◆ Records for this exercise
=== Begin Enclosure ===
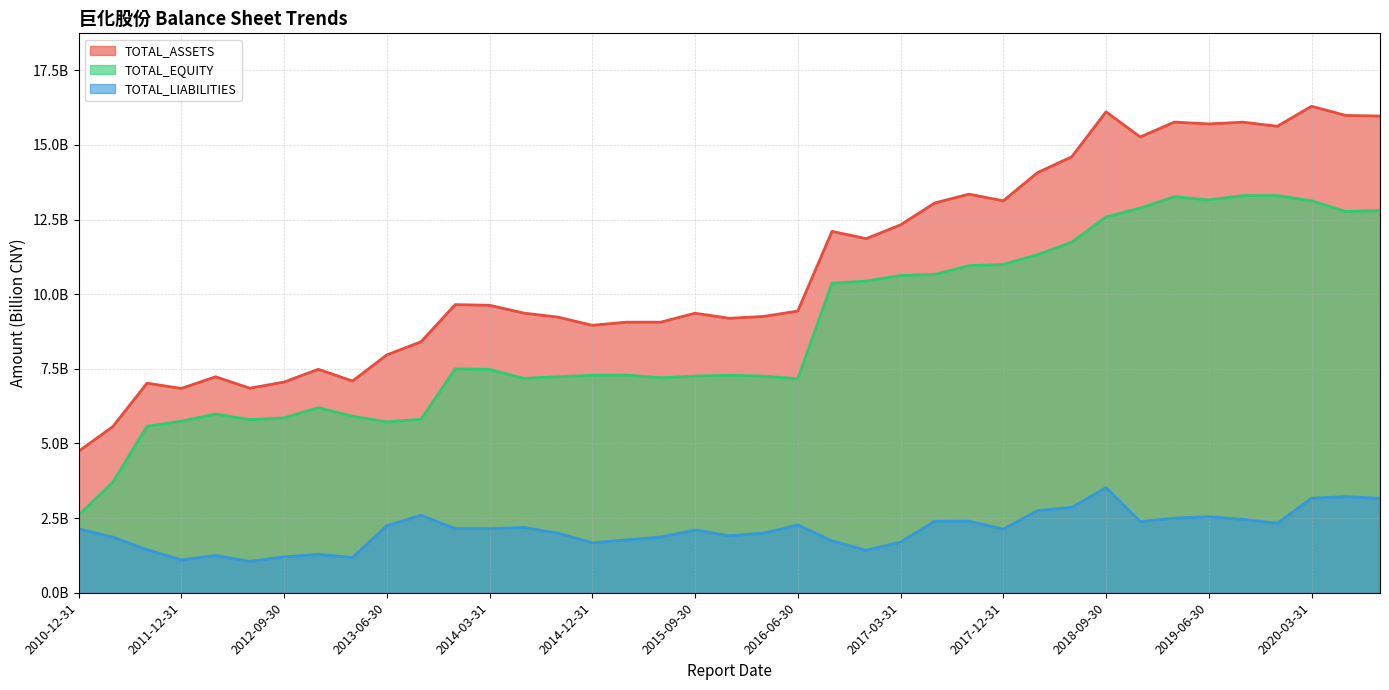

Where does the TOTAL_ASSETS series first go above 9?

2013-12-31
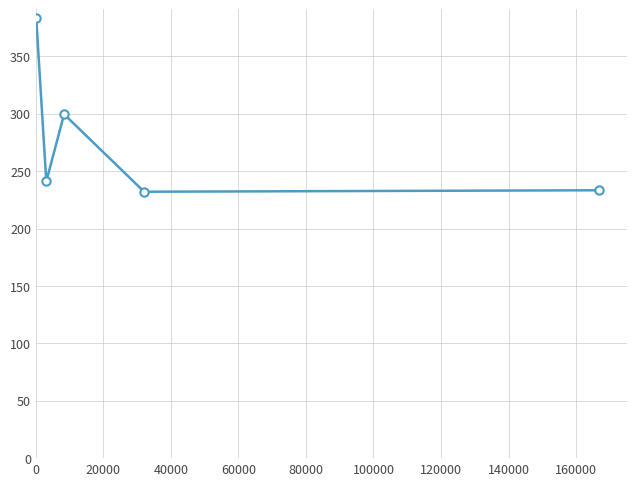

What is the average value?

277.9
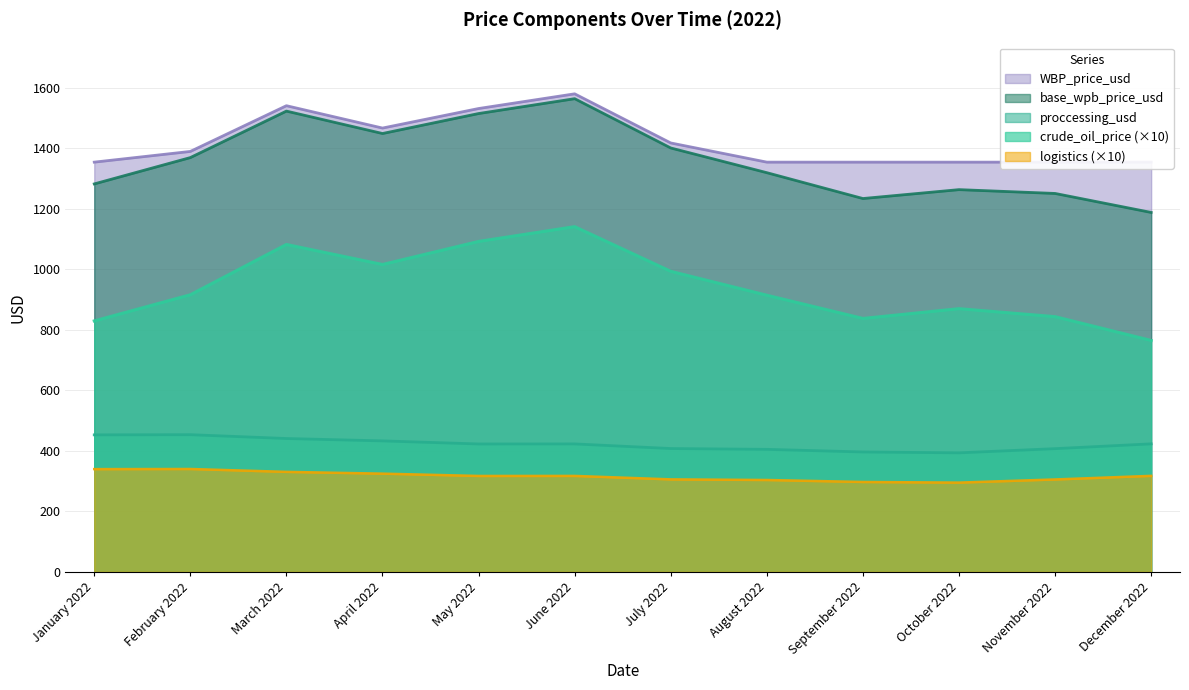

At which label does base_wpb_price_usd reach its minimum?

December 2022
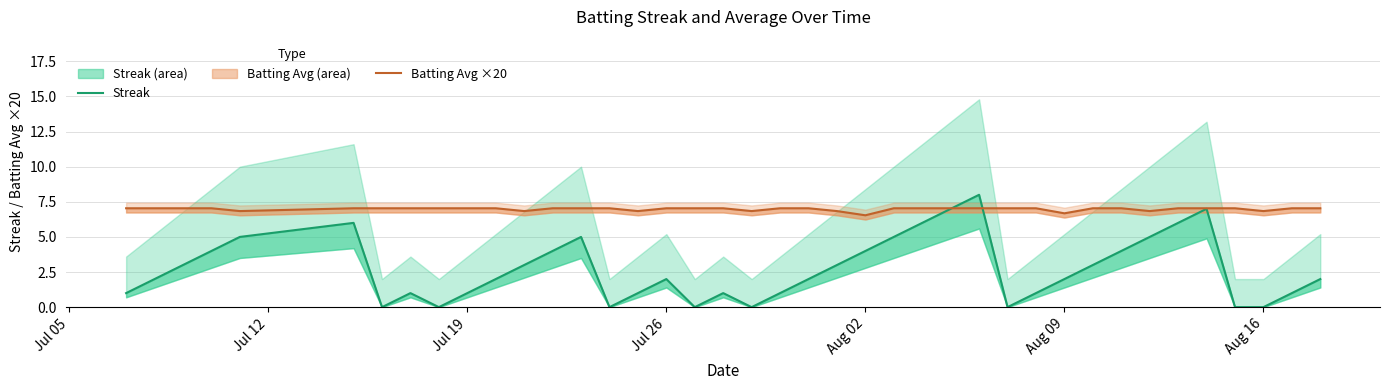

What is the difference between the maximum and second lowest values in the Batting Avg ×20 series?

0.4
=== End Enclosure ===
=== Begin Enclosure ===
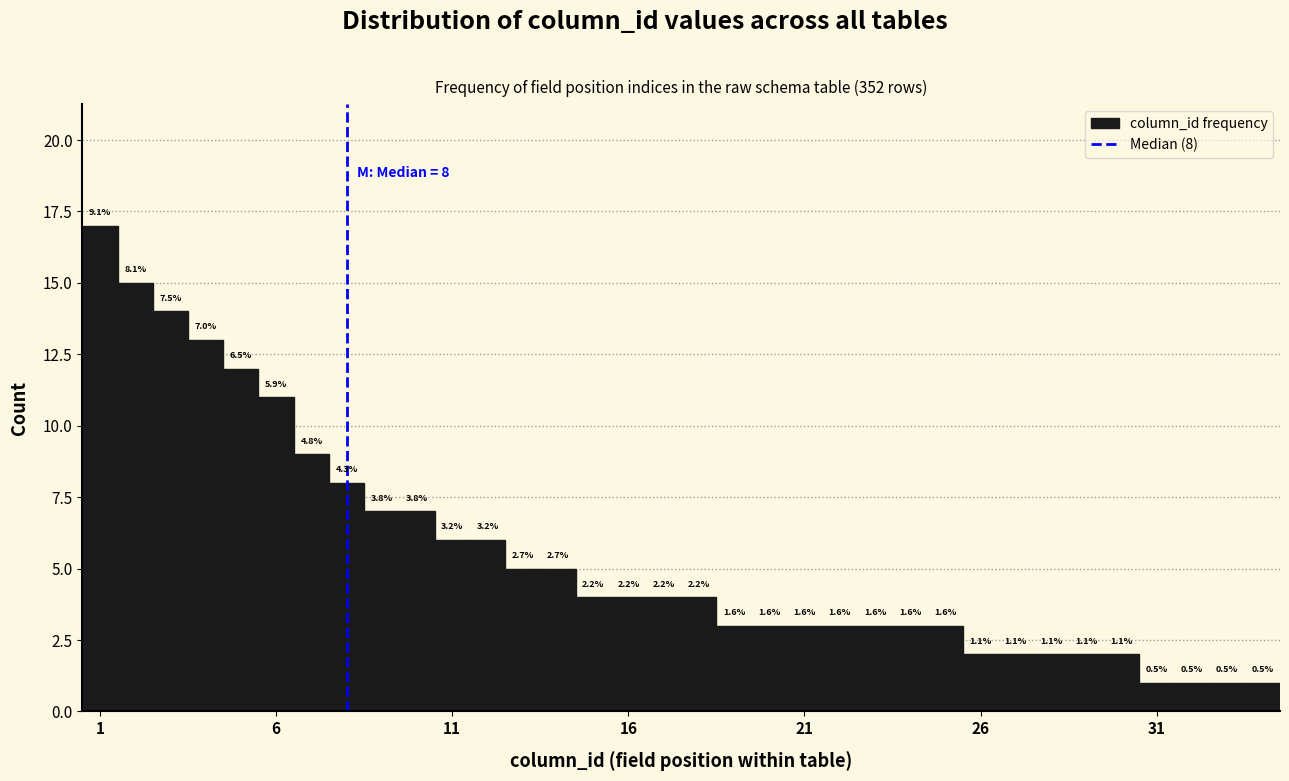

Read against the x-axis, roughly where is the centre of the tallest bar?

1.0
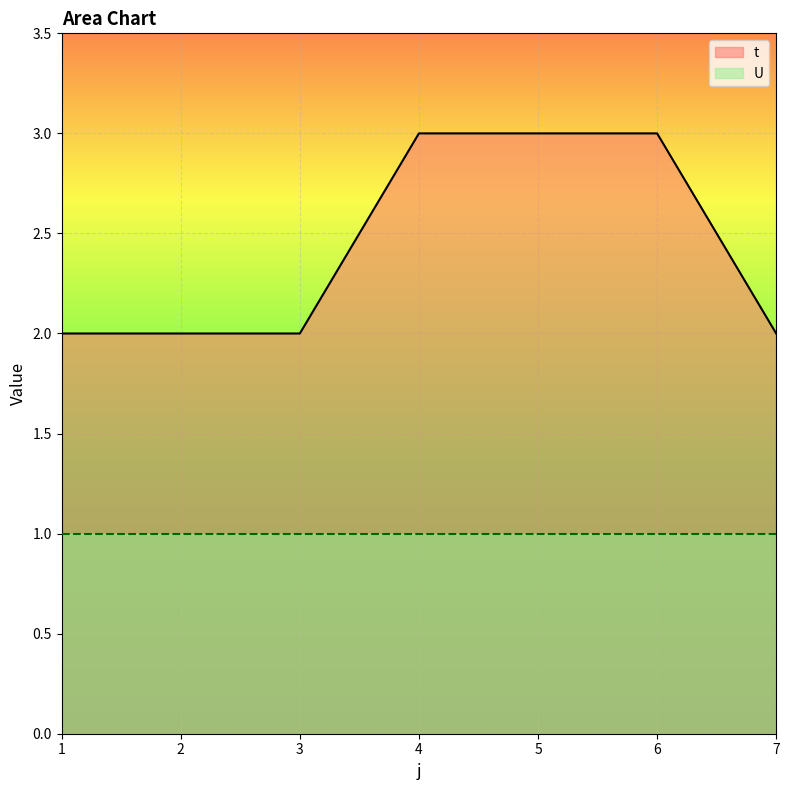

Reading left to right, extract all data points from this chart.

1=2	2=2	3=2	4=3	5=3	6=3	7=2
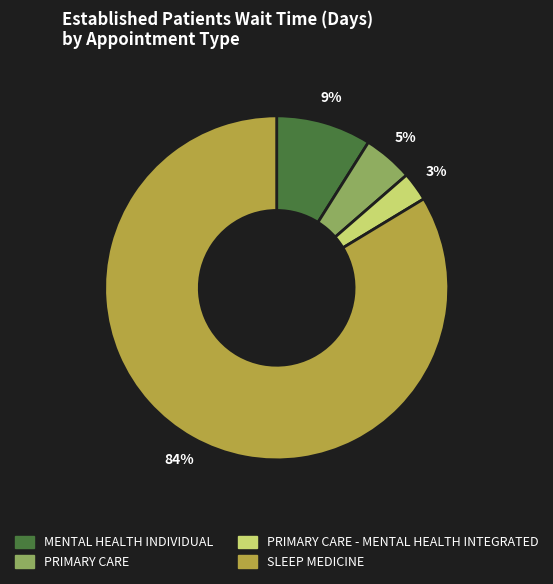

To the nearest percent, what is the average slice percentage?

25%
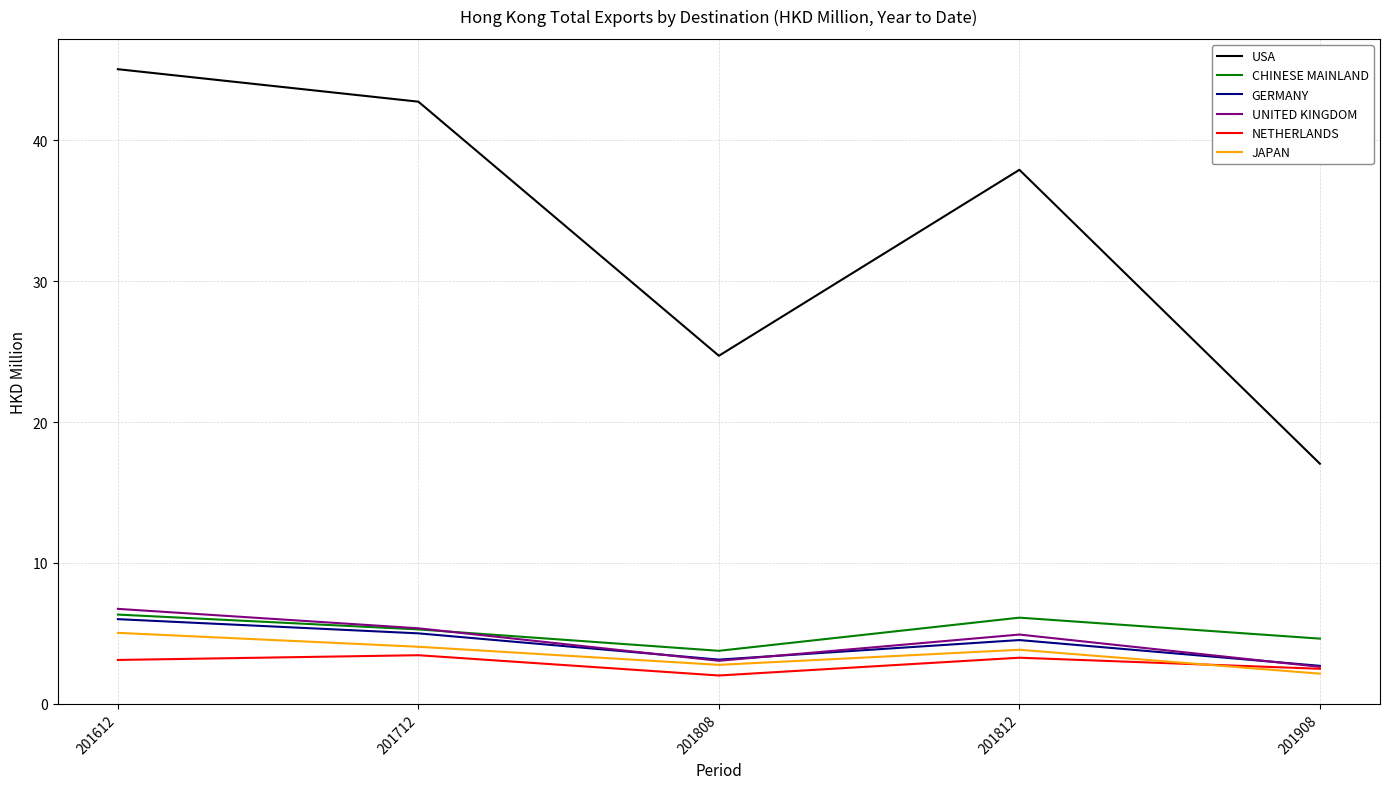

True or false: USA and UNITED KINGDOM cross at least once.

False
=== End Enclosure ===
=== Begin Enclosure ===
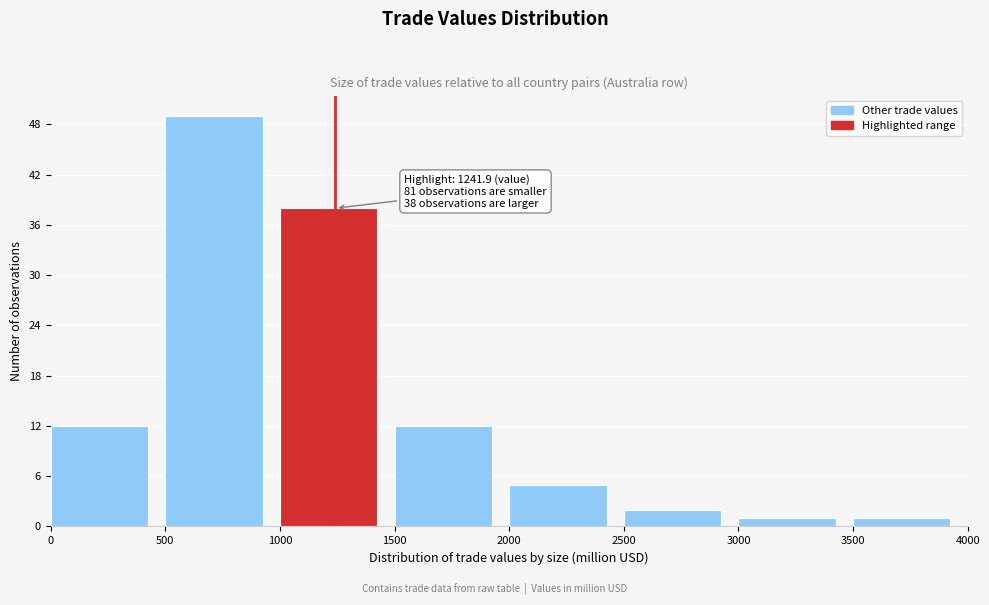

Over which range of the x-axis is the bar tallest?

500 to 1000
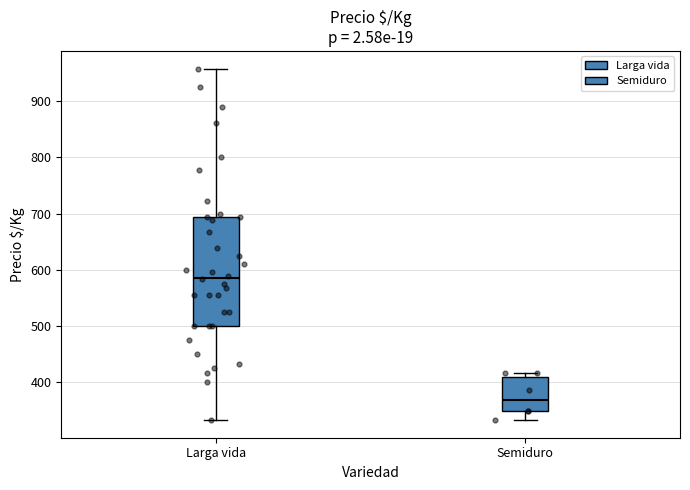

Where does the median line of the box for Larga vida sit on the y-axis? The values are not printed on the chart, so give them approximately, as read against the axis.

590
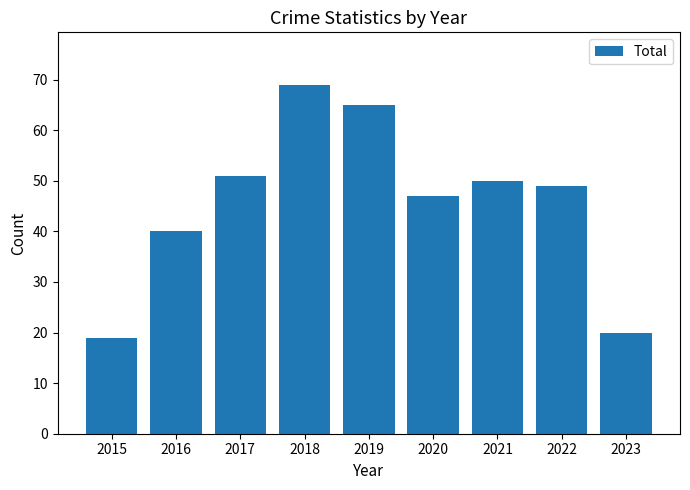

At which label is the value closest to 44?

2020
=== End Enclosure ===
◆ Goal of the exercise
Rewrite the items from the line with "Where does the TOTAL_ASSETS" to the line with "What is the difference", changing "series" to "line" and keeping everything else the same. Leave out the pictures.

◆ Task response
Where does the TOTAL_ASSETS line first go above 9?

2013-12-31

What is the average value?

277.9

At which label does base_wpb_price_usd reach its minimum?

December 2022

What is the difference between the maximum and second lowest values in the Batting Avg ×20 line?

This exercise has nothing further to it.